Copycat Reese's Peanut Butter Eggs Nutrition Notes
The nutrition information in the recipe below is for one peanut butter egg if you use the recipe to make 15 eggs. Note that since I had a significant amount of chocolate left over after dipping all of my eggs, I accounted for this in the nutrition calculations and used a lower amount of chocolate for the calculations (150g vs 200g).
The number of eggs that the recipe will yield depends on how thick you roll the peanut butter filling and the size of your cookie cutter(s). If you make your eggs (or whatever shape) significantly larger (or smaller) than mine, the nutrition information will vary accordingly.
This recipe is gluten-free as written. To make this recipe dairy-free and vegan, make sure to use a dairy-free chocolate coating.

Copycat Reese's Peanut Butter Eggs




Equipment
- Spatula
- Cookie Cutter(s)
Ingredients
- 1 cup natural peanut butter (make sure it's well-mixed - see note)
- ½ cup powdered sugar
- 1 teaspoon kosher salt see note
- 2 teaspoons cold water
- 1 ½ cups chopped milk chocolate use dairy-free milk chocolate to make this candy dairy-free and/or vegan
Instructions
- In a medium bowl, stir together 1 cup (270 g) natural peanut butter, ½ cup (55 g) powdered sugar, and 1 teaspoon (3 g) kosher salt with a spatula until well-mixed (it should resemble soft cookie dough at this point). Add 2 teaspoons (10 g) cold water, and mix again. The water will make the dough wet at first, then as soon as it begins to get mixed in, the dough-like texture should stiffen to where it's almost kind of dry and crumbly-looking.
- Transfer the peanut butter "dough" to a sheet of parchment paper on a clean countertop and top it with a second sheet of parchment. Roll the dough out until it's somewhere between ½ to 1cm (¼ -½ inch). Roll the dough thinner if you like a higher chocolate-peanut butter ratio, thicker if you like them more peanut buttery (note that the thicker you make the dough, the fewer pieces you will get).
- Use whatever cookie cutter shape you like to cut the dough into shapes (aim for a cookie cutter that's about 5-8cm (2-3 inches). Alternatively, if you don't have cookie cutters, you can skip the above step and simply roll the peanut butter dough into balls or even free-hand shape them into egg shapes.
- Transfer the shaped peanut butter pieces onto a parchment-lined baking sheet, and put the sheet into the freezer until the dough is relatively solid (about 30 minutes). Note that it's possible to coat them with chocolate immediately, but it will be easier and you will get better results if the shapes are at least somewhat frozen.
- If you're using a milk chocolate bar, chop it into pieces and place the chopped chocolate in a small, microwave-safe bowl. Microwave the chocolate in 30-second intervals until it's melted (my chocolate took a total of 60 seconds to melt).
- Using a fork (a larger fork is easier), lift one of the pieces of peanut butter filling into the bowl of chocolate. Quickly flip the filling over and lift it out, ensuring that the whole thing is covered with chocolate. With the candy sitting on top of the tines of the fork, gently rap the fork against the edge of the bowl to remove excess chocolate.

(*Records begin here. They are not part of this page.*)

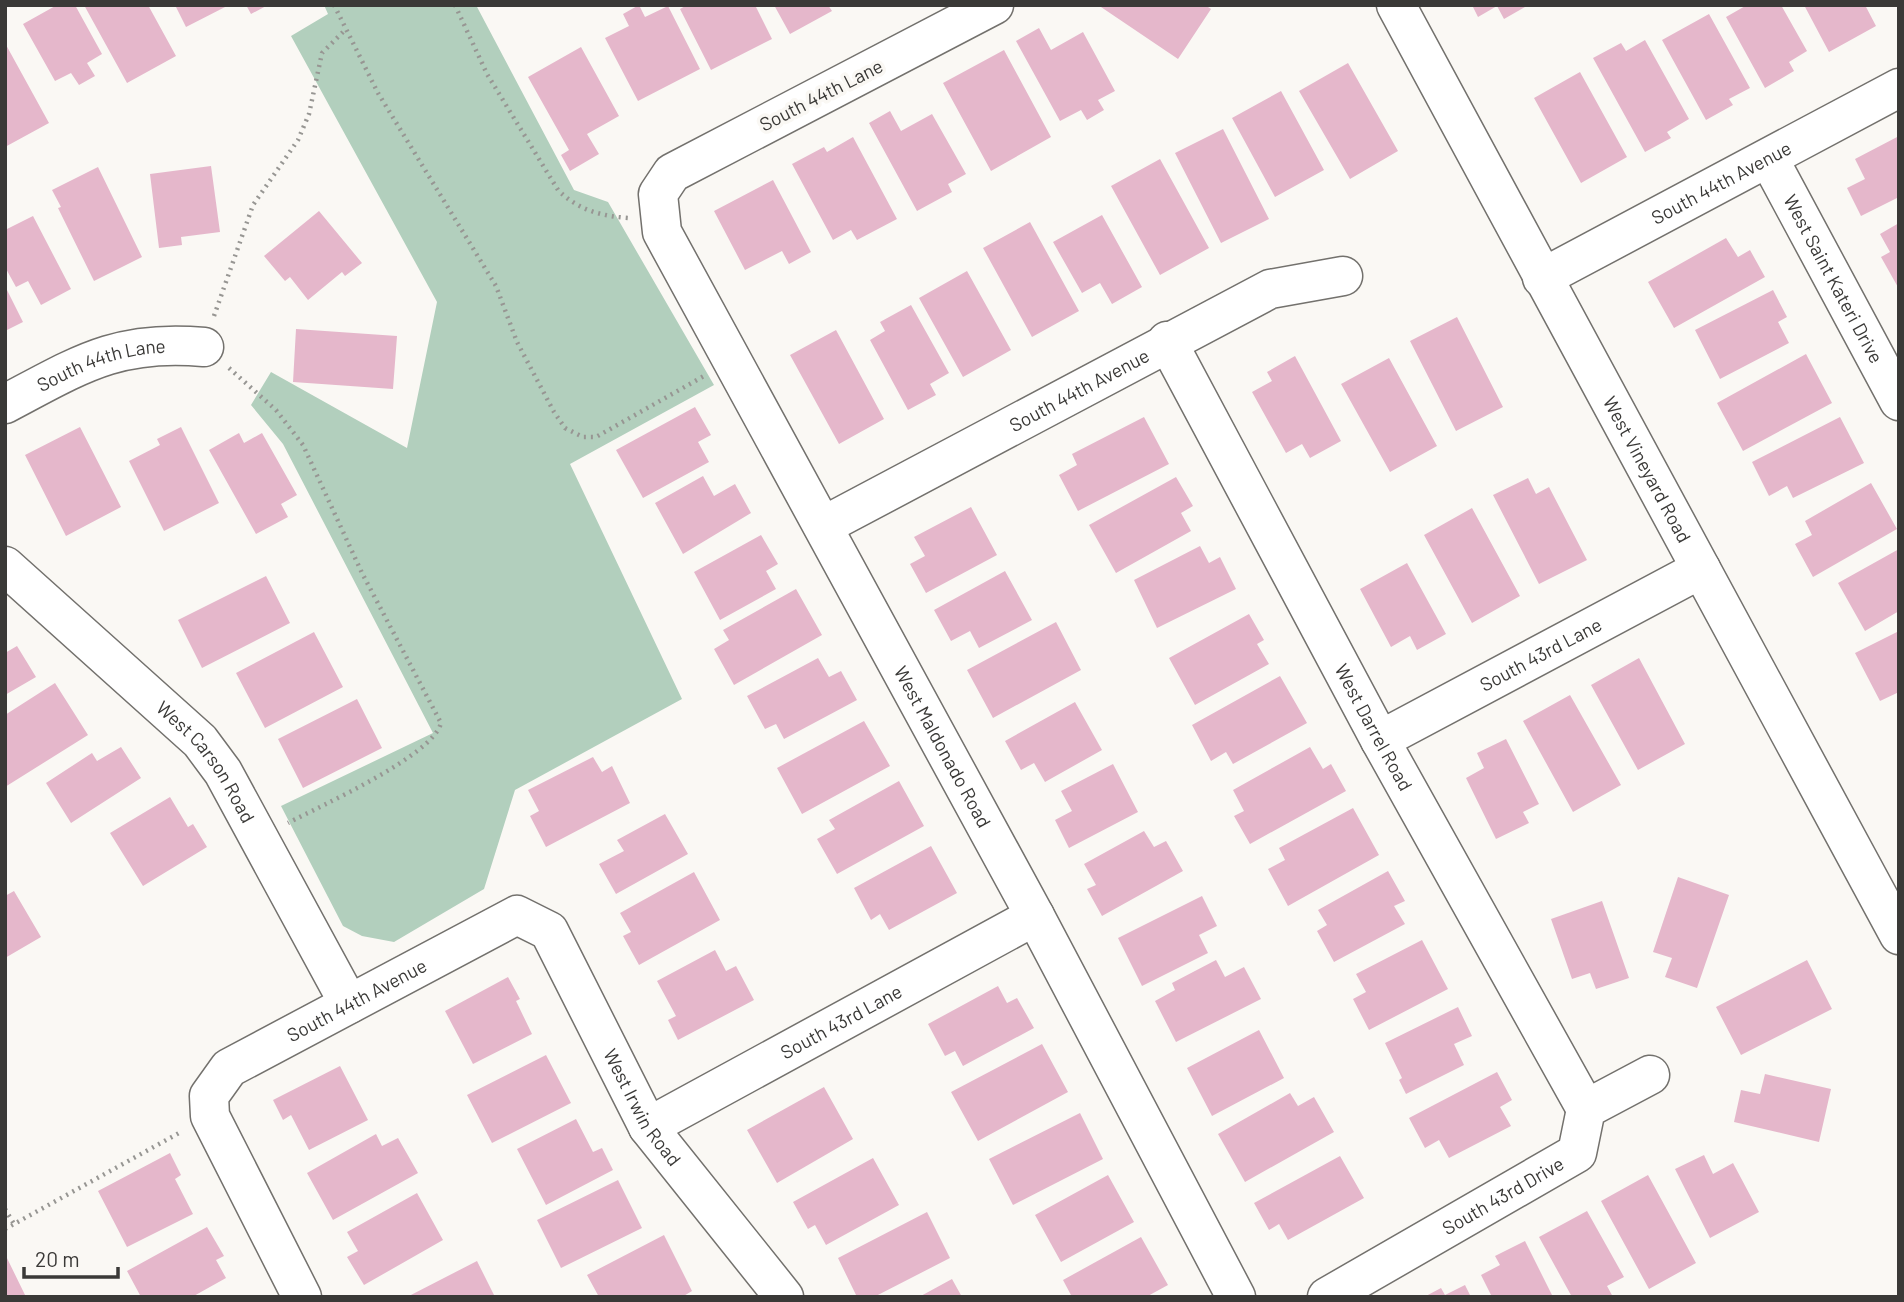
<svg xmlns="http://www.w3.org/2000/svg" width="1904" height="1302" font-family="Barlow,sans-serif">
  <style>
    .green { fill: #b2cfbd }
    .building { fill: #e5b7cb }
    .lines { fill: none; stroke-linecap: round; stroke-linejoin: round }
    .minor-casing { stroke: #73716d; stroke-width: 41 }
    .path { stroke: #979693; stroke-width: 4.5; stroke-dasharray: 2 5; stroke-linecap: butt }
    .minor { stroke: #fff; stroke-width: 38 }
    .labels { text-anchor: middle; stroke-width: 7; stroke-linejoin: round; paint-order: stroke }
    .street-label { font-size: 19px; fill: #3a3937; stroke: #faf8f4 }
  </style>
  <rect width="100%" height="100%" fill="#faf8f4"/>
  <path class="green" d="M324,5H476L574,190L608,202L714,385L570,464L682,699L515,790L484,889L394,942L362,936L343,926L281,806L433,733L283,444L251,405L271,372L407,448L437,302L291,36L328,14Z"/>
  <path class="building" d="M57,5H75L102,54L87,63L95,76L79,85L71,73L55,81L23,24Z
    M84,5H148L176,56L127,83Z
    M175,5H229L186,27Z
    M246,5H268L251,14Z
    M639,5L645,17L668,6L700,69L638,101L605,38L629,26L623,14Z
    M687,5H755L772,39L711,70L680,9Z
    M774,5H828L832,11L790,34Z
    M1098,5H1205L1211,9L1178,59Z
    M1472,5H1523L1525,7L1504,19L1497,6L1478,17Z
    M1747,5H1781L1807,51L1789,62L1794,71L1765,88L1726,17Z
    M1804,5H1865L1876,26L1829,52Z
    M1709,14L1750,88L1729,99L1733,105L1706,120L1662,40Z
    M1039,28L1051,50L1083,32L1115,91L1098,100L1104,110L1087,120L1081,110L1060,121L1016,41Z
    M1645,40L1689,119L1667,132L1671,138L1645,152L1593,58L1621,43L1626,51Z
    M5,43L49,123L5,147Z
    M581,47L619,116L587,134L599,154L570,171L561,155L569,150L528,77Z
    M1004,50L1051,137L991,171L943,83Z
    M1348,63L1398,151L1350,179L1299,91Z
    M1580,72L1627,157L1581,183L1534,98Z
    M1281,91L1324,170L1275,197L1232,118Z
    M890,111L901,131L932,114L966,174L948,184L952,192L917,211L869,123Z
    M1223,129L1269,219L1221,243L1175,153Z
    M1899,136V197L1861,216L1847,188L1865,179L1855,159Z
    M853,137L897,219L857,240L851,230L833,240L792,164L824,147L827,152Z
    M1160,159L1209,248L1160,275L1111,186Z
    M211,166L220,232L181,237L182,245L159,248L150,174Z
    M98,167L142,257L94,281L58,208L61,207L52,190Z
    M773,180L811,252L789,264L782,251L745,270L714,211Z
    M319,211L362,263L345,276L342,272L308,300L290,277L285,281L264,256Z
    M1102,215L1142,287L1112,304L1100,283L1082,293L1053,242Z
    M33,216L71,289L41,305L28,281L16,287L5,267V230Z
    M1030,222L1079,311L1032,337L983,248Z
    M1899,223V289L1881,257L1890,252L1880,234Z
    M1726,238L1738,257L1750,250L1765,277L1674,328L1648,282Z
    M967,271L1011,350L963,377L919,298Z
    M5,286L23,322L5,331Z
    M1773,290L1787,317L1778,322L1789,343L1720,379L1695,330Z
    M911,305L949,373L930,384L936,395L908,410L870,340L885,331L880,322Z
    M1457,317L1503,407L1456,431L1410,341Z
    M296,329L397,336L393,389L293,382Z
    M836,330L884,419L839,444L790,355Z
    M1806,354L1832,403L1743,451L1717,403Z
    M1295,356L1341,441L1310,458L1302,444L1286,453L1252,392L1272,381L1267,372Z
    M1389,358L1437,446L1390,472L1341,384Z
    M695,407L711,435L698,442L709,462L643,498L616,450Z
    M1144,417L1169,464L1078,511L1059,475L1077,465L1072,454Z
    M1840,417L1864,463L1793,498L1787,486L1769,496L1752,462Z
    M80,427L121,507L66,536L25,455Z
    M181,427L219,503L164,531L129,461L160,445L157,439Z
    M239,433L244,443L262,433L297,495L281,504L288,517L256,534L209,450Z
    M703,476L714,496L735,484L751,513L683,554L655,503Z
    M1176,477L1193,506L1181,513L1191,531L1116,573L1089,525Z
    M1528,478L1536,494L1549,487L1587,560L1539,584L1493,495Z
    M1871,483L1897,529L1813,577L1795,544L1812,535L1805,521Z
    M971,507L997,555L926,593L910,564L925,556L914,537Z
    M1472,508L1520,596L1472,623L1424,535Z
    M761,535L778,564L766,571L776,589L720,620L694,572Z
    M1200,546L1209,563L1220,557L1236,589L1157,628L1134,580Z
    M1899,549V611L1865,631L1838,583Z
    M1407,563L1446,634L1417,650L1410,636L1391,647L1360,589Z
    M1005,571L1032,620L979,648L970,631L951,641L934,610Z
    M266,576L290,623L202,668L178,620Z
    M796,589L822,635L734,685L714,649L729,640L723,630Z
    M1249,614L1264,640L1257,644L1269,664L1195,705L1169,658Z
    M1056,622L1081,670L993,718L967,670Z
    M1899,631V692L1880,701L1855,653Z
    M314,632L343,687L265,728L236,673Z
    M17,646L36,677L5,695V653Z
    M818,658L829,677L841,671L857,700L784,739L776,724L765,729L747,696Z
    M1639,658L1685,744L1638,770L1591,685Z
    M1280,676L1307,723L1233,764L1226,752L1211,761L1192,725Z
    M55,683L88,735L5,787V715Z
    M1570,695L1621,785L1573,812L1523,721Z
    M357,699L382,748L303,788L278,739Z
    M1075,702L1102,750L1045,782L1034,763L1021,770L1005,741Z
    M864,721L890,766L802,814L777,768Z
    M1506,739L1539,804L1523,812L1529,823L1496,839L1466,778L1484,768L1477,753Z
    M121,747L141,778L71,823L46,783L92,753L97,761Z
    M1310,747L1323,769L1331,764L1346,791L1250,844L1234,816L1244,811L1233,790Z
    M593,757L602,772L612,766L630,803L546,847L530,816L539,811L528,790Z
    M1113,764L1138,812L1069,848L1055,820L1072,811L1061,791Z
    M899,781L924,826L837,874L817,839L835,829L829,820Z
    M170,797L188,827L193,824L207,847L143,886L110,833Z
    M1353,808L1379,855L1288,906L1268,869L1285,860L1279,848Z
    M665,814L688,854L616,894L599,864L624,851L617,840Z
    M1144,831L1154,847L1166,841L1183,871L1102,916L1087,889L1096,885L1084,864Z
    M931,846L957,893L889,930L880,914L871,920L854,888Z
    M1388,871L1405,901L1394,906L1405,924L1334,962L1317,931L1327,925L1318,910Z
    M694,872L720,920L639,965L623,936L631,932L620,913Z
    M1678,877L1729,895L1697,988L1665,977L1672,958L1653,952Z
    M14,891L41,937L5,958V896Z
    M1202,896L1217,926L1199,935L1208,953L1142,986L1118,938Z
    M1602,901L1629,978L1596,989L1590,973L1572,979L1551,919Z
    M1422,940L1448,989L1369,1030L1353,999L1366,992L1356,974Z
    M715,950L726,971L736,966L754,1000L678,1040L668,1020L676,1016L657,981Z
    M1216,960L1225,977L1244,967L1261,999L1176,1042L1155,1001L1175,990L1172,983Z
    M1807,960L1832,1009L1741,1055L1716,1007Z
    M508,977L520,999L516,1001L532,1034L473,1064L445,1011Z
    M998,986L1007,1003L1017,998L1034,1028L963,1066L955,1051L945,1056L928,1024Z
    M1458,1007L1472,1036L1454,1044L1464,1065L1406,1094L1399,1080L1402,1078L1385,1043Z
    M1259,1030L1284,1078L1212,1116L1187,1068Z
    M1042,1044L1068,1092L978,1141L951,1092Z
    M546,1055L571,1103L492,1143L467,1095Z
    M340,1066L368,1120L309,1150L291,1115L283,1120L273,1100Z
    M1497,1072L1512,1100L1500,1107L1511,1126L1449,1158L1439,1140L1425,1148L1409,1118Z
    M1765,1074L1831,1089L1819,1142L1734,1122L1741,1090L1760,1094Z
    M824,1087L853,1139L777,1183L747,1130Z
    M1290,1093L1298,1106L1314,1097L1334,1132L1245,1182L1218,1134Z
    M1080,1113L1103,1159L1013,1205L989,1159Z
    M576,1119L593,1152L602,1148L613,1170L546,1205L517,1149Z
    M376,1134L382,1146L398,1138L418,1173L333,1220L307,1173Z
    M170,1153L181,1175L175,1179L193,1214L127,1247L98,1191Z
    M1704,1155L1713,1174L1733,1163L1759,1212L1710,1238L1675,1169Z
    M1340,1156L1364,1198L1288,1240L1279,1224L1269,1230L1254,1203Z
    M873,1158L899,1205L826,1245L815,1225L808,1229L793,1202Z
    M1108,1175L1134,1222L1061,1262L1035,1215Z
    M1648,1175L1696,1263L1649,1289L1601,1201Z
    M618,1180L642,1228L561,1268L537,1220Z
    M417,1193L443,1240L364,1285L347,1257L358,1251L347,1232Z
    M1587,1211L1624,1277L1607,1286L1613,1297H1572L1539,1237Z
    M927,1212L950,1258L874,1297H857L838,1258Z
    M207,1227L224,1256L216,1260L226,1278L192,1297H141L127,1271Z
    M664,1235L692,1291L682,1297H599L587,1275Z
    M1141,1237L1168,1285L1146,1297H1072L1063,1280Z
    M1525,1241L1553,1297H1492L1481,1275L1500,1265L1495,1256Z
    M5,1254L26,1297H5Z
    M477,1261L495,1297H407Z
    M952,1279L962,1297H919Z
    M1465,1285L1471,1297H1424L1441,1288L1445,1295Z"/>
  <g class="lines">
    <g class="minor-casing">
      <g id="minor">
        <path id="s1" d="M994,5L672,173L658,194L662,232L1035,916L1236,1297"/>
        <path id="s2" d="M1396,5L1899,935"/>
        <path id="s3" d="M1769,159L1899,401"/>
        <path id="s4" d="M1542,278L1899,88"/>
        <path id="s5" d="M1167,341L1380,740L1586,1109"/>
        <path id="s6" d="M5,404C79,365 117,339 204,347"/>
        <path id="s7" d="M823,526L1270,289L1343,276"/>
        <path id="s8" d="M5,566L200,741L223,772L349,1004"/>
        <path id="s9" d="M1380,740L1701,569"/>
        <path id="s10" d="M648,1127L1035,916"/>
        <path id="s11" d="M302,1297L210,1116L209,1096L229,1068L517,915L549,931L648,1127L784,1297"/>
        <path id="s12" d="M1327,1297L1577,1153L1586,1109L1650,1075"/>
      </g>
    </g>
    <path class="path" d="M334,5L378,93L496,286L517,342L554,412L565,428L583,437H596L704,376
      M455,5L487,74L558,190C578,210 601,216 628,218
      M214,316L253,205L298,140L309,114L322,53L346,29
      M229,368L276,410L303,445L362,573L441,723C433,756 320,806 288,823
      M5,1209L14,1224
      M5,1229L179,1133"/>
    <use href="#minor" class="minor"/>
  </g>
  <g class="labels">
    <g class="street-label">
      <text transform="translate(821 95) rotate(-27)" y="7">South 44th Lane</text>
      <text dy="7" stroke="none"><textPath href="#s4" startOffset="203">South 44th Avenue</textPath></text>
      <text dy="7" stroke="none"><textPath href="#s3" startOffset="136">West Saint Kateri Drive</textPath></text>
      <text dy="7" stroke="none"><textPath href="#s6" startOffset="105">South 44th Lane</textPath></text>
      <text dy="7" stroke="none"><textPath href="#s7" startOffset="290">South 44th Avenue</textPath></text>
      <text dy="7" stroke="none"><textPath href="#s2" startOffset="528">West Vineyard Road</textPath></text>
      <text dy="7" stroke="none"><textPath href="#s9" startOffset="182">South 43rd Lane</textPath></text>
      <text dy="7" stroke="none"><textPath href="#s5" startOffset="438">West Darrel Road</textPath></text>
      <text dy="7" stroke="none"><textPath href="#s1" startOffset="1013">West Maldonado Road</textPath></text>
      <text dy="7" stroke="none"><textPath href="#s8" startOffset="282">West Carson Road</textPath></text>
      <text dy="7" stroke="none"><textPath href="#s11" startOffset="402">South 44th Avenue</textPath></text>
      <text dy="7" stroke="none"><textPath href="#s10" startOffset="220">South 43rd Lane</textPath></text>
      <text dy="7" stroke="none"><textPath href="#s11" startOffset="819">West Irwin Road</textPath></text>
      <text dy="7" stroke="none"><textPath href="#s12" startOffset="203">South 43rd Drive</textPath></text>
    </g>
  </g>
  <rect width="1904" height="1302" fill="none" stroke="#3a3937" stroke-width="14"/>
  <path d="M24 1267v10h94v-10" fill="none" stroke="#3a3937" stroke-width="3.5"/>
  <text x="35" y="1267" font-size="21" fill="#3a3937" stroke="#faf8f4" stroke-width="5" paint-order="stroke">20 m</text>
</svg>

- Gently slide the peanut butter egg off the fork with a second utensil and place it back on the parchment-lined baking sheet. Repeat with the remaining pieces of peanut butter filling until they've all been dipped in chocolate. If the chocolate begins to solidify, microwave it again in 15-20-second intervals as needed.
- Transfer the baking sheet to the fridge for the chocolate to set. Store the eggs in an airtight container or zipper bag in the fridge to prevent the chocolate from melting, especially if it's warm.